Scan4You was a VirusTotal like platform used for malicious purposes.
A 37-year old male from Riga, Latvia has received 14 years sentence for creating and running Scan4You, a counter antivirus service that aided malware developers to check detection rates of their malicious software.
The convict has been identified as a Latvian non-citizen namely Ruslan Bondars because he was the citizen of the ex-USSR. The Alexandria federal court declared him guilty on 16 May after a co-conspirator claimed that in the past he had worked with the Russian law enforcement authorities.
Bondars is convicted for running Scan4You, a multi-engine virus scanning tool just like Google’s legitimate web service VirusTotal. Using this service, hackers were able to run their code through various mainstream antiviruses before launching them officially into an actual malware campaign.
See: Hackers behind Mirai botnet to avoid jail for working with the FBI
“Ruslans Bondars helped malware developers attack American businesses,” said Assistant Attorney General Benczkowski. “The Department of Justice and its law enforcement partners make no distinction between service providers like Scan4You and the hackers they assist: we will hold them accountable for all of the significant harm they cause and work tirelessly to bring them to justice, wherever they may be located.”
“Ruslans Bondars designed and operated a service that provided essential aid to some of the world’s most destructive hackers,” said U.S. Attorney Terwilliger. “This prosecution demonstrates our commitment to combating global computer crime by taking away the essential tools upon which hackers rely.”
The purpose was to assess whether the malicious code was detected or not during routine security checks. Scan4You is also regarded in the infosec industry as a non-distribute-scanner. The difference between VirusTotal and Scan4You is that the latter doesn’t let antivirus engines to report back results to vendors and the malware detections are kept discreet while the former does so.

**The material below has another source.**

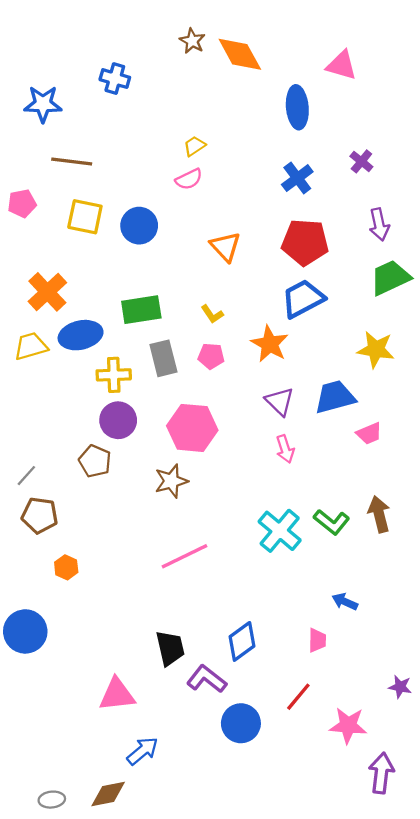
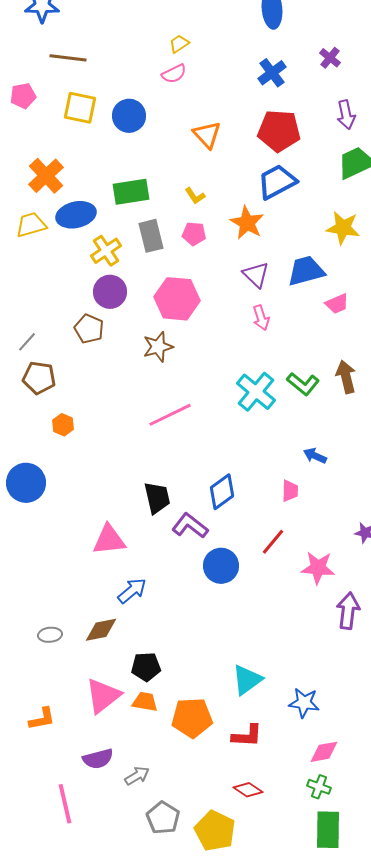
yellow cross: (114, 375) -> (106, 251), turned -32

Services like Scan4You allow hackers to fine-tune their malicious software so that the malware is able to evade detection when launched in a campaign. Trend Micro reported earlier in 2018 that the convict developed this service in 2009 and it quickly became one of the most sought-after services among the hackers fraternity.
However, Trend Micro has claimed that Bondars has remained an active member of the hacker community since 2006. He started off as an Eva Pharmacy member, which was one of the oldest and largest pharmaceutical spam groups of that time. Bondars was also involved in the distribution of spam messages for providing illegal prescription drugs and distributing the ZeuS and SpyEye banking Trojans.

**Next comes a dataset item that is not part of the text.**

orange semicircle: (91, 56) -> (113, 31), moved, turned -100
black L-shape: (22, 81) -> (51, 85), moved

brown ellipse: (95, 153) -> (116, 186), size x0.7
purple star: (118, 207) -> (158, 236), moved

The Scan4You service, according to the court documents, was hosted on Amazon Web Services servers while malware developers used to pay to get full access to its features. Trend Micro also stated that Bondars also made a very common mistake that almost every malware developer has made in the past, which is that he blocked antivirus engines from the reporting of file scans.

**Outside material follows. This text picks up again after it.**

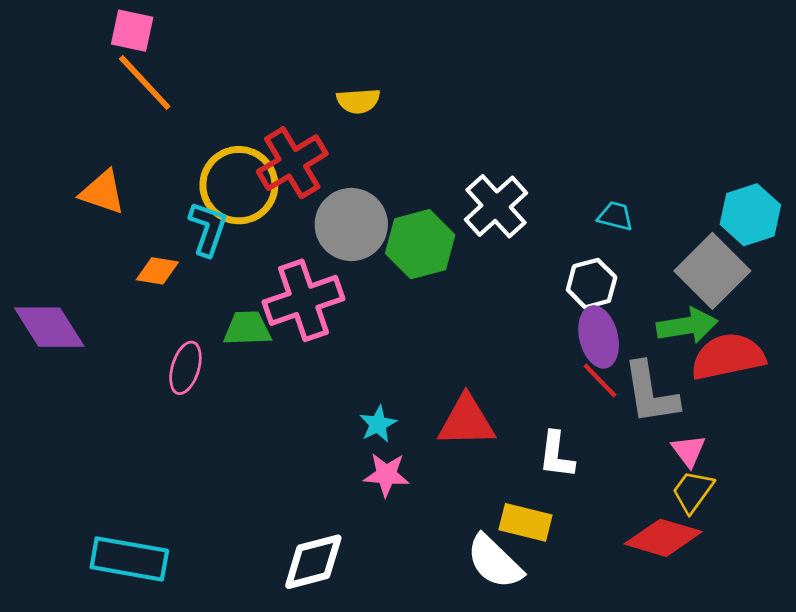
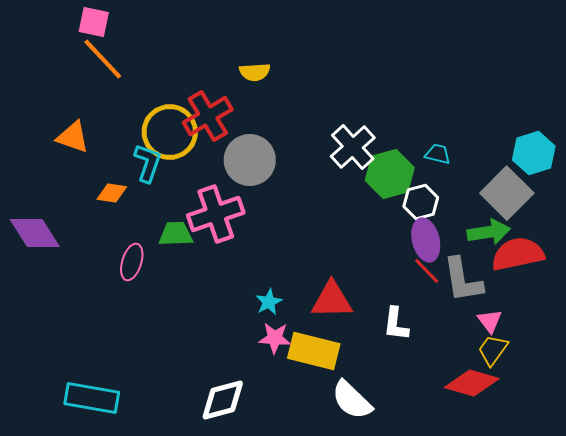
green hexagon: (420, 244) -> (390, 174), moved
yellow rectangle: (526, 522) -> (314, 351), moved, size x1.4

See: 15 years prison for man who hired attackers to DDoS his ex-employer
By 2012, he and some other operators even started ignoring the blocking of URL scans conducted from the Trend Micro engine. For about five years, Trend Micro received queries related to URL reputation from Scan4You and similar services. This data helped the company identify malware campaigns even before these were launched.
After sufficient evidence was obtained, Trend Micro notified law enforcement agencies including the FBI about its findings after which Bondars was arrested in May 2017 with one of his co-conspirators Jurijs Martisevs. Both the cybercriminals were arrested from Riga, and extradited to the United States to face the charges. It was Martisevs whose PayPal account was used for the processing of payments from malware authors. Using this information the accused were easily traced and arrested.
It was later revealed that Bondars was responsible for managing technical infrastructure and Martisevs handled customer support through email, Skype, ICQ, and Jabber. Bondars was charged after a quick 5-day trial in May 2018 and was declared guilty by the court.